Celebrating 2012 - United Nations Year of Cooperatives
Rural Cooperation in the 21st Century: Unique Opportunities for Farm Families
An international conference, Rural Cooperation in the 21st Century: Unique Opportunities for Farm Families will take place at the Brooklodge, Macreddin Village, Co. Wicklow on Friday, 31 August 2012. It will explore an alternative way for farmers to work together in bringing their products directly to consumers, to sell their produce at a higher price, and to hence improve their profitability.
Teagasc in collaboration with the TASTE Council, Bord Bia, UCC Centre for Cooperative Studies and ICOS is holding the conference which is one of several official events taking place in Ireland to mark 2012 - United Nations’ Year of Cooperatives.
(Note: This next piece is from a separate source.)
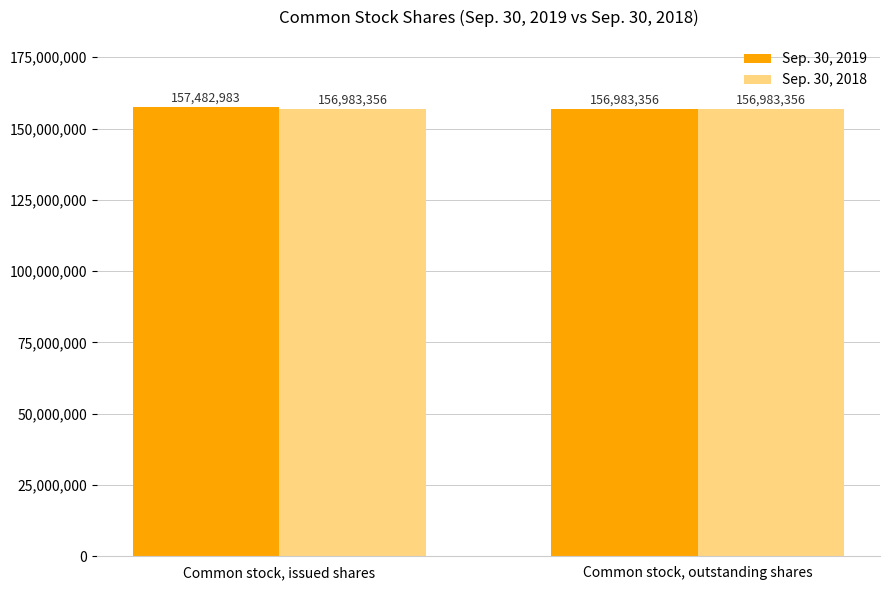

Rank the series by their average value, from lowest to highest.

Sep. 30, 2018, Sep. 30, 2019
Ireland has a strong heritage of cooperative movements, but there are also new forms of cooperatives operating internationally that Ireland has much to learn from. This conference will discuss alternative ways for farmers to brand and sell their produce at a higher price.
Speaking in advance of the conference, Dr. Áine Macken-Walsh, Teagasc Rural Economy and Development programme said: “There are increasing opportunities for farmers to supply consumers’ growing demands for authentic farm family food that is branded with a ‘clean, green’ image. Such products receive a higher price than undifferentiated commodities in the marketplace. As acknowledged by Bord Bia’s new branding initiative Origin Green, Ireland has significant potential and international advantage in bringing well-branded, differentiated products to the marketplace because of its ‘clean, green’ image and its non-intensive family operated farms. A genuinely farmer-owned cooperative is a suitable business model for bringing such products to the marketplace because consumers want a direct link with the farmers who are producing the food they buy.”
Cooperatives operating in the US and elsewhere provide successful models for farmers to work together to target similar markets, nationally and internationally. Such cooperatives can successfully represent a multitude of differently branded products – differently branded lamb and beef products, for example, because such product groups, though distinctive to each other, are targeting the same markets and often have insufficient scale to operate alone. Cooperatives can seek not only to achieve scale and greater bargaining power in the market, but also to provide and coordinate services that are crucial to farmers who want to sell their products directly: marketing, branding, public relations, processing and distribution.
The conference will be inspired by contributions from three US speakers who are experts on the development and operation of this cooperative model. The aim will be to debate what Irish farmers could potentially benefit from this particular cooperative model and what would be required to make it work in the Irish context.
A panel of Irish food experts, marketing experts, industry experts and retailers will assist the debate and discussion. The conference is primarily targeted at farmers and a complimentary marketing workshop for farmers will take place on 30 August at the conference venue, the day before the conference itself.